Itu usia saat aku pertama kali sadar akan kehadiran radio itu. Takjub, terheran-heran, dan bingung.
"Bagaimana mungkin ada orang yang berbicara dan bernyanyi di dalam kotak radio itu?"
Tidakkah pertanyaan itu membuatku tampak dungu? Ah, jangan dungu. Tapi bodoh. Ini lebih sopan.
Tak ada yang bisa menjawab pertanyaanku. Jangankan anak-anak kakekku nomor dua itu. Bahkan kakekku itupun tak mampu menjawab. Padahal dia kepala desa.
Maka aku mendengar radio itu dalam balutan imajinasi. Saat, misalnya, Titik Sandhora dan Muchsin Alatas melantunkan Bermain Tali, aku bayangkan keduanya sepasang liliput yang bernyanyi di dalam kotak radio.
Begitupun saat radio memperdengarkan lagu India dalam duet. Aku membayangkan dua sejoli sedang bernyanyi sambil berkejaran di padang rumput.
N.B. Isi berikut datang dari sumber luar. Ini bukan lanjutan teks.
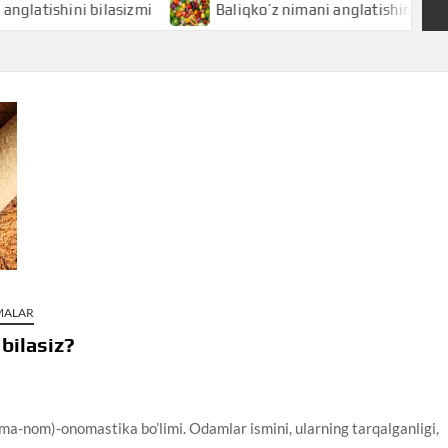
hini bilasizmi
Baliqko’z nimani anglatishini bilasizmi
AMALAR
bilasiz?
-nom)-onomastika bo’limi. Odamlar ismini, ularning tarqalganligi,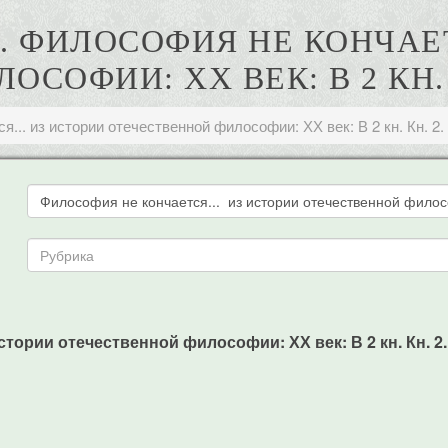
А. ФИЛОСОФИЯ НЕ КОНЧАЕТ
ОФИИ: ХХ ВЕК: В 2 КН. К
... из истории отечественной философии: ХХ век: В 2 кн. Кн. 2.
стории отечественной философии: ХХ век: В 2 кн. Кн. 2. 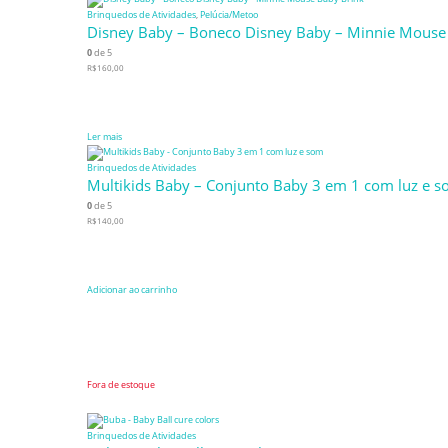
Brinquedos de Atividades
,
Pelúcia/Metoo
Disney Baby – Boneco Disney Baby – Minnie Mouse
0
de 5
R$
160,00
Ler mais
Brinquedos de Atividades
Multikids Baby – Conjunto Baby 3 em 1 com luz e 
0
de 5
R$
140,00
Adicionar ao carrinho
Fora de estoque
Brinquedos de Atividades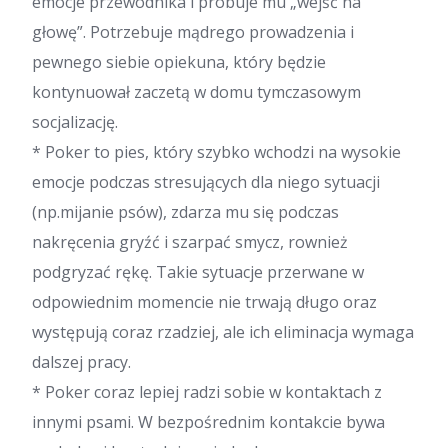
emocje przewodnika i próbuje mu „wejść na
głowę”. Potrzebuje mądrego prowadzenia i
pewnego siebie opiekuna, który będzie
kontynuował zaczetą w domu tymczasowym
socjalizację.
* Poker to pies, który szybko wchodzi na wysokie
emocje podczas stresujących dla niego sytuacji
(np.mijanie psów), zdarza mu się podczas
nakręcenia gryźć i szarpać smycz, rownież
podgryzać rękę. Takie sytuacje przerwane w
odpowiednim momencie nie trwają długo oraz
występują coraz rzadziej, ale ich eliminacja wymaga
dalszej pracy.
* Poker coraz lepiej radzi sobie w kontaktach z
innymi psami. W bezpośrednim kontakcie bywa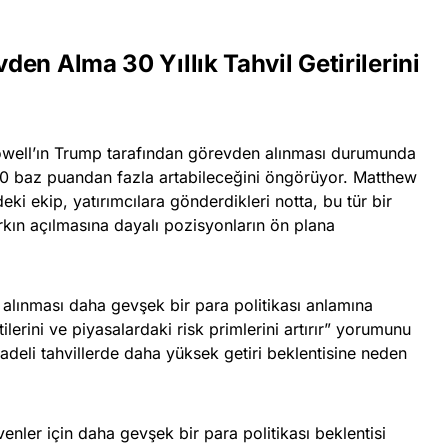
en Alma 30 Yıllık Tahvil Getirilerini
well’ın Trump tarafından görevden alınması durumunda
n 50 baz puandan fazla artabileceğini öngörüyor. Matthew
eki ekip, yatırımcılara gönderdikleri notta, bu tür bir
rkın açılmasına dayalı pozisyonların ön plana
n alınması daha gevşek bir para politikası anlamına
ilerini ve piyasalardaki risk primlerini artırır” yorumunu
adeli tahvillerde daha yüksek getiri beklentisine neden
venler için daha gevşek bir para politikası beklentisi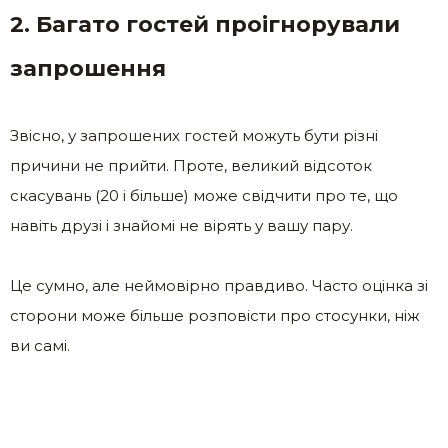
2. Багато гостей проігнорували
запрошення
Звісно, у запрошених гостей можуть бути різні
причини не прийти. Проте, великий відсоток
скасувань (20 і більше) може свідчити про те, що
навіть друзі і знайомі не вірять у вашу пару.
Це сумно, але неймовірно правдиво. Часто оцінка зі
сторони може більше розповісти про стосунки, ніж
ви самі.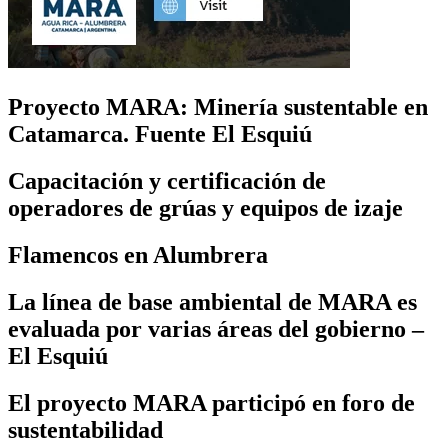
Proyecto MARA: Minería sustentable en
Catamarca. Fuente El Esquiú
Capacitación y certificación de
operadores de grúas y equipos de izaje
Flamencos en Alumbrera
La línea de base ambiental de MARA es
evaluada por varias áreas del gobierno –
El Esquiú
El proyecto MARA participó en foro de
sustentabilidad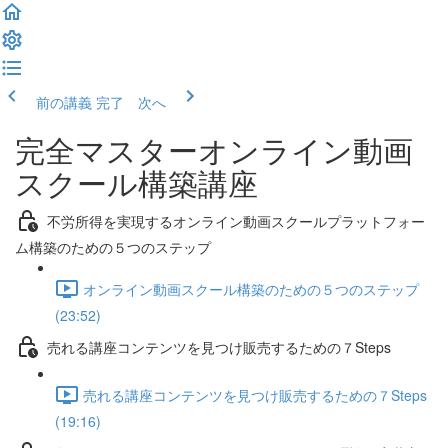
前の講義
完了 次へ
完全マスターオンライン動画
スクール構築講座
不労所得を実現するオンライン動画スクールプラットフォー
ム構築のための５つのステップ
オンライン動画スクール構築のための５つのステップ
(23:52)
売れる講座コンテンツを見つけ販売するための７Steps
売れる講座コンテンツを見つけ販売するための７Steps
(19:16)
Aku tak bisa menangkap liriknya. Tapi aku menikmatinya.
Sedikit lebih seram. Saat warta berita, aku membayangkan ada kepala laki-laki atau perempuan yang berkata-kata di dalam kotak radio.
Maka kusebut kotak radio itu kotak ajaib. Ada para liliput dan kepala-kepala manusia di dalamnya.
Kurang bodoh apa lagi aku? Coba beri jawaban menghibur.
***Â
Beruntung aku punya amanguda, adik bapak, yang kuliah di IKIP Medan di Siantar. Dialah yang bisa menjelaskan cara kerja radio itu padaku.